= Maria von Maltzan =

German resistance member an aristocrat

Maria von Maltzan

Maria Helene Françoise Izabel Gräfin (Note: ) von Maltzan, Freiin zu Wartenberg und Penzlin (/de/; 25 March 1909 – 12 November 1997) was an aristocrat who, as part of the German Resistance against Adolf Hitler and the Nazi party, saved the lives of many Jewish people in Berlin.

==Biography==
Countess Maria von Maltzan was born into a wealthy noble family at Militsch Palace, Silesia, Germany (today Milicz, Poland) and was raised on the family's 18000 acre estate, the youngest of eight children. After completing grade school in Berlin in 1927, she decided to undertake studies in zoology at the University of Breslau, a rare occurrence for a girl during this time. Her family was strictly against the idea, but her teachers supported her and she got permission. In 1928, she enrolled in the Ludwig-Maximilians-Universität München where she received her doctorate in natural sciences five years later.

When the Nazis seized power in 1933, her sense of justice made her join different resistance movements against the Nazis almost immediately. For years, she worked as an underground-fighter. Due to her status and relation to numerous Nazi officers, von Maltzan was at first above suspicion. Maria von Maltzan's sister, Alix, was married to Field Marshal Walther von Reichenau. As the brutality of the Nazi Régime accelerated with murder, violence and terror, the seeds of their plan for the total extermination of the Jews dawned on Maria von Maltzan in all its horror - and she immediately decided to act. Back in Berlin since 1935, she always responded to calls for help and took the Jews into her own home, fed and protected them, right under the noses of the Gestapo. Due to her well-known political attitude, she had to get by with numerous jobs before she began studying veterinary medicine in 1940, graduating in 1943. Throughout the war, the Countess von Maltzan, in cooperation with the Swedish Church, provided a safe haven for more than 60 Jews, deserters, and forced labourers, arranging for them to escape to safety.
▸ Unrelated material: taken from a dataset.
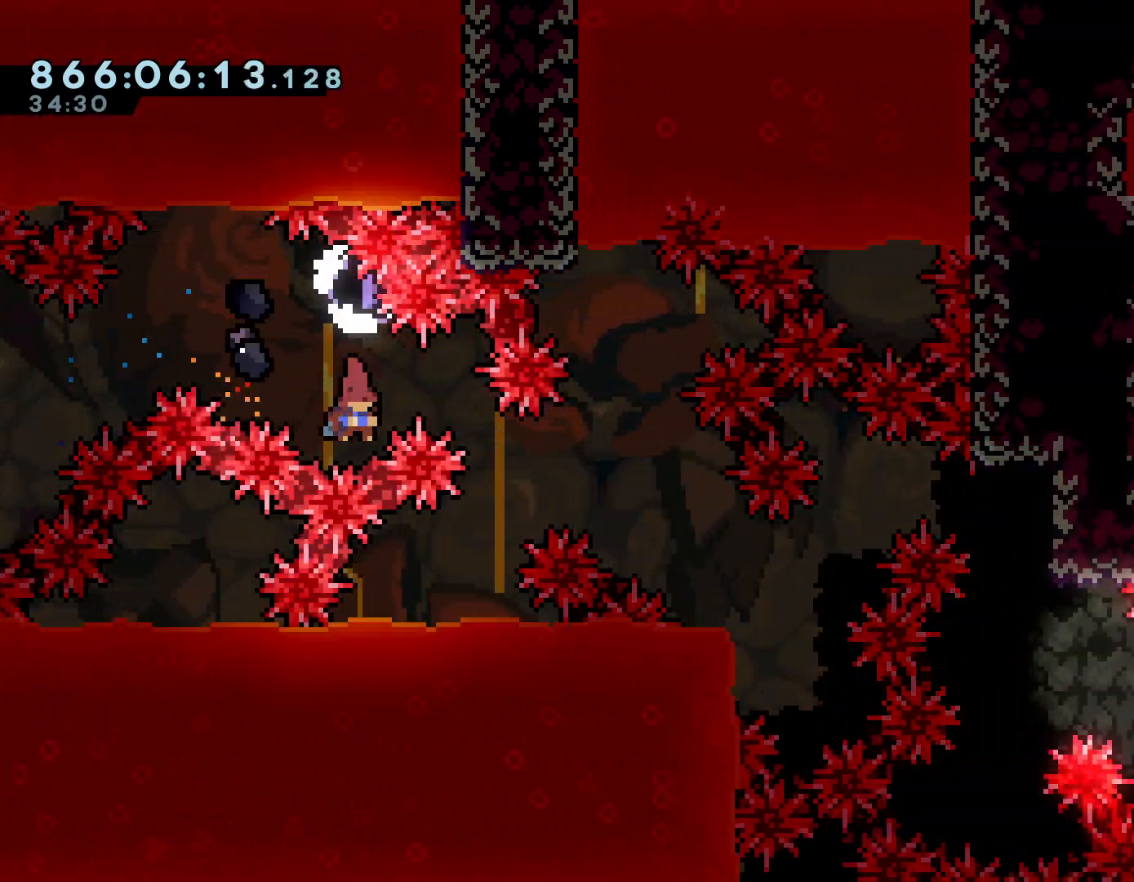
{"buttons": [], "left_stick": "left", "right_stick": "center", "events": [[100, "R2", "up"], [217, "left_stick", "center"], [333, "left_stick", "right"], [484, "left_stick", "left"]]}
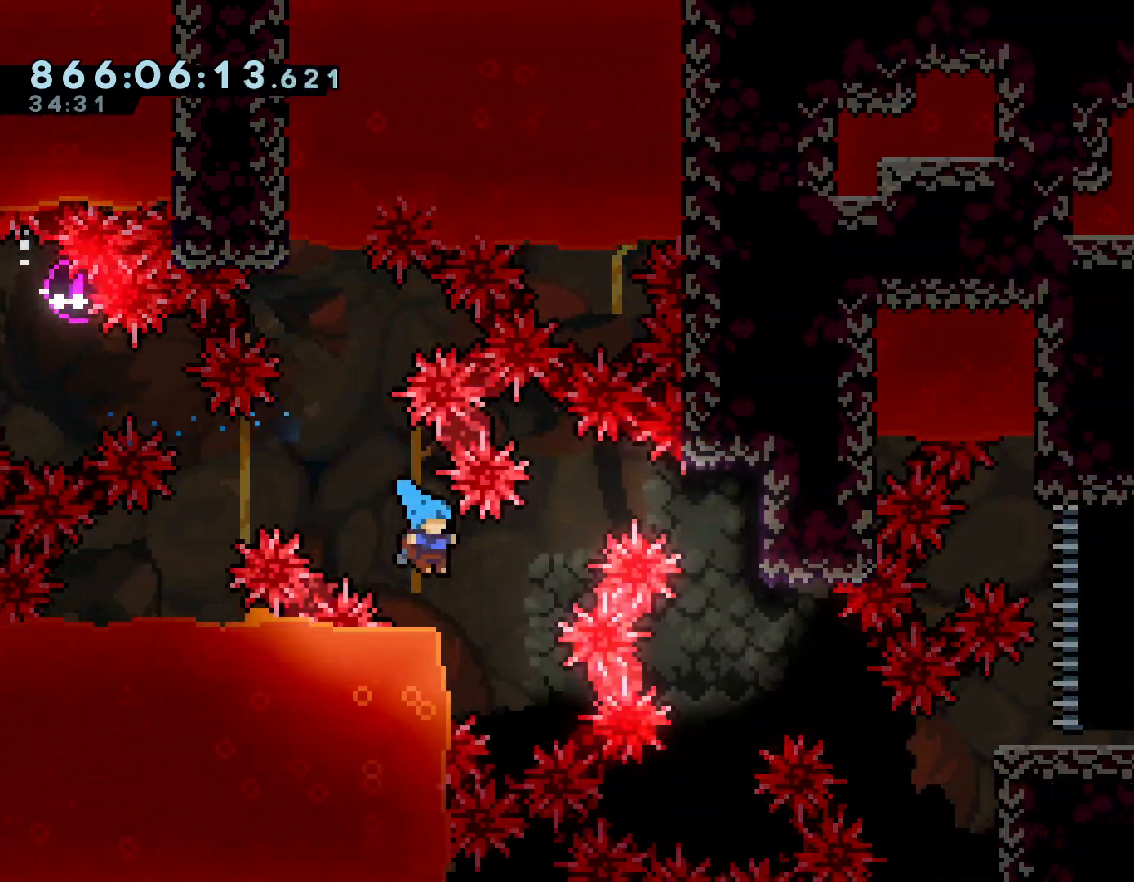
{"buttons": ["A"], "left_stick": "right", "right_stick": "center", "events": [[34, "A", "down"], [217, "left_stick", "right"]]}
She falsified official visas and other documents, and helped many Jews escape from Berlin in trucks that she often drove herself.

Before World War II, she got to know the Jewish author Hans Hirschel, the former editor of Das Dreieck, an avant-garde German literary journal founded in 1925. From 1942 to the end of the war, she sheltered Hirschel in a special hiding place inside a couch in the living room of her apartment in Wilmersdorf, thus saving his life at the peril of her own. Von Maltzan became pregnant with Hans's child. She later recalled how the newborn baby was placed in an incubator and the hospital was bombed. The electricity running the incubator stopped and the baby died. Shortly afterwards, she adopted two little girls from a children's camp.

After the war, von Maltzan married Hans Hirschel, but the marriage failed. They separated after two years, then remarried in 1972. During the post-war-years, Maria had many difficulties, but grateful Jews, who never forgot her heroism, helped her survive bitter years. Because of the horrors of the war, she became addicted to drugs and at times lost her approbation as a veterinarian. She later recalled how she was even brought to a psychiatric hospital, and had to scrub floors day after day to afford a living.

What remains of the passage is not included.